Die Verteidigung versucht hingegen, das Gericht davon zu überzeugen, dass Ante P.s Tod allein an dessen körperlichem Zustand gelegen und mit ihren Mandanten nichts zu tun gehabt habe. P.s Herz sei »jederzeit versagensbereit« gewesen.

Als Gutachterin Yen in ihrem Vortrag auf aktuelle Literatur zu ähnlich gelagerten Fällen verwies und dabei auch den Namen George Floyd erwähnte, reagierte die Verteidigung empört. Ein solcher Vergleich verbiete sich, allein diesen Namen zu nennen, sei Stimmungsmache und zeige Befangenheit. Dabei drängt sich sogar ein Vergleich der Verteidigungsstrategie auf: Das Verteidigungsteam von Derek Chauvin erklärte, dass eine vorbestehende Herzerkrankung, hoher Blutdruck und Drogenkonsum zu Floyds Tod geführt hätten. Ihr Mandat habe daran keinen Anteil gehabt.

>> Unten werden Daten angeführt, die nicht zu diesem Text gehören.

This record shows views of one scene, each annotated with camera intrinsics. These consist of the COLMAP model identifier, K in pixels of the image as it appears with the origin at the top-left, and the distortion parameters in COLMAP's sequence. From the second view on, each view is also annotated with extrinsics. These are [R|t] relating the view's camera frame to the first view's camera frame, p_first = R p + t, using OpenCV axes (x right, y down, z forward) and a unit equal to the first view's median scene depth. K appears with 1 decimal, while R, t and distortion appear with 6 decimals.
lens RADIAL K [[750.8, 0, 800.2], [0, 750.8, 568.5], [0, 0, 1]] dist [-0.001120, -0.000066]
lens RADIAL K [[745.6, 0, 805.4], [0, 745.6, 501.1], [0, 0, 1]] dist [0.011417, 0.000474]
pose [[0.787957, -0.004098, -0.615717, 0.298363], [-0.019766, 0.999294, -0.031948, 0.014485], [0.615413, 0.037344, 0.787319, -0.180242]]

Es ist eine altbekannte Argumentation, die sich auch vielfach in polizeilichen Meldungen zu Todesfällen in Gewahrsam findet: Der Betroffene sei »plötzlich reanimationspflichtig« geworden. Man habe »unverzüglich« wiederbelebende Maßnahmen eingeleitet.

In Mannheim haben rund 70 Augenzeug*innen gesehen, was einer solchen »plötzlichen Reanimationspflichtigkeit« vorangegangen war. Auch dass P. offenbar minutenlang ohne Bewusstsein war und schon nicht mehr atmete, ihm aber weder einer der direkt bei ihm befindlichen Polizisten noch sein daneben stehender Arzt zu Hilfe kamen, sahen viele. Welchen Gutachten zur Todesursache das Gericht folgen wird, lässt sich nicht absehen. Die unterlassene Hilfeleistung wird sich aber wohl kaum ignorieren lassen.

In Erinnerung an Ante P. hat sich die Initiative 2. Mai gegründet und organisiert Gedenkveranstaltungen und eine Ausstellung, die an sein Leben erinnert. Sie beobachtet und dokumentiert zudem den Strafprozess auf ihrer Webseite.